Formulating legislation in the form of treaties or agreements is the best way to get double taxation relief. The firms can also opt to register themselves as ventures other than Corporations. This means if the ventures register as a sole proprietorship firm, partnership unit, or LLC, there will be no system of dividends. And where there is no dividend, there is no dual taxation.

How to Avoid Double Taxation

If businesses want to avoid dual taxation, they can retain their earnings and not distribute them further. Lastly, they can split their income and pay wages and salaries to the employees to cut their tax burden.

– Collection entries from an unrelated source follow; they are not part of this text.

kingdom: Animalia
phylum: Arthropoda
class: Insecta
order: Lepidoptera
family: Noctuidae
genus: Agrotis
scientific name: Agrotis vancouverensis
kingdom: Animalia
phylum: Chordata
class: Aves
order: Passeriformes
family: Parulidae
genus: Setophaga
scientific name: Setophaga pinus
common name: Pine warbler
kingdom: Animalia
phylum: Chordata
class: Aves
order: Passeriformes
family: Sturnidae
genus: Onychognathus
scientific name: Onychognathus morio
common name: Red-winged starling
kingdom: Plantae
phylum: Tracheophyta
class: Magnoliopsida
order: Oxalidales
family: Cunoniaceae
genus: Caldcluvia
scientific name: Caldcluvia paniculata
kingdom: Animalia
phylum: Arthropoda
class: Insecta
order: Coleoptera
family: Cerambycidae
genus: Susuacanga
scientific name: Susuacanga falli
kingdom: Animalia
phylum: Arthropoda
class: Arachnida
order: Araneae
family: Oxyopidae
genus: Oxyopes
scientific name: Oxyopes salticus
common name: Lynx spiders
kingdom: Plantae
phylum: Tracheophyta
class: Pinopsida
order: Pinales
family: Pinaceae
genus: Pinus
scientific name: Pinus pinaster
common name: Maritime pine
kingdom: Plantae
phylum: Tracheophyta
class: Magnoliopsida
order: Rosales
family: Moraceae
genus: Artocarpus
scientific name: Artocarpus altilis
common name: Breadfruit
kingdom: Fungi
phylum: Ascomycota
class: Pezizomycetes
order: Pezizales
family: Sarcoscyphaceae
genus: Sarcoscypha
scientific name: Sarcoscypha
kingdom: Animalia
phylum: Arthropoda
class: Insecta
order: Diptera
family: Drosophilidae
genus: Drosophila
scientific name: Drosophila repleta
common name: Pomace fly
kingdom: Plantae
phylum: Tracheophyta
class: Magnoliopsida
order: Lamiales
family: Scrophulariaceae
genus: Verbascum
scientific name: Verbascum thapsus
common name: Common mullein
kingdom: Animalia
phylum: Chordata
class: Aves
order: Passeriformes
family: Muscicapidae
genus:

Frequently Asked Questions (FAQs)

Is double taxation legal?

Yes, double taxation is legal. The government levies the taxes, and they are the ultimate authority determining the rate of taxes. Whether a corporate or international tax, the taxes are levied upon the business units or individuals by the government based on federal regulations as applicable.

What is a double taxation avoidance agreement (DTAA)?

The DTAA is an agreement that two or more nations sign after mutually agreeing to the rules and guidelines in the form of clauses. Once they sign the document, they give each other the liberty to avoid paying dual taxes on the business conducted within each other's boundaries. In short, they allow each other to operate within their borders without having the pay taxes.

How can double taxation be minimized?

The double tax to be paid could be minimized with the help of relief programs, reflected in the legislations framed or income split or earnings retained by the business units. This way, they have to pay taxes only once at an individual level or as a business unit.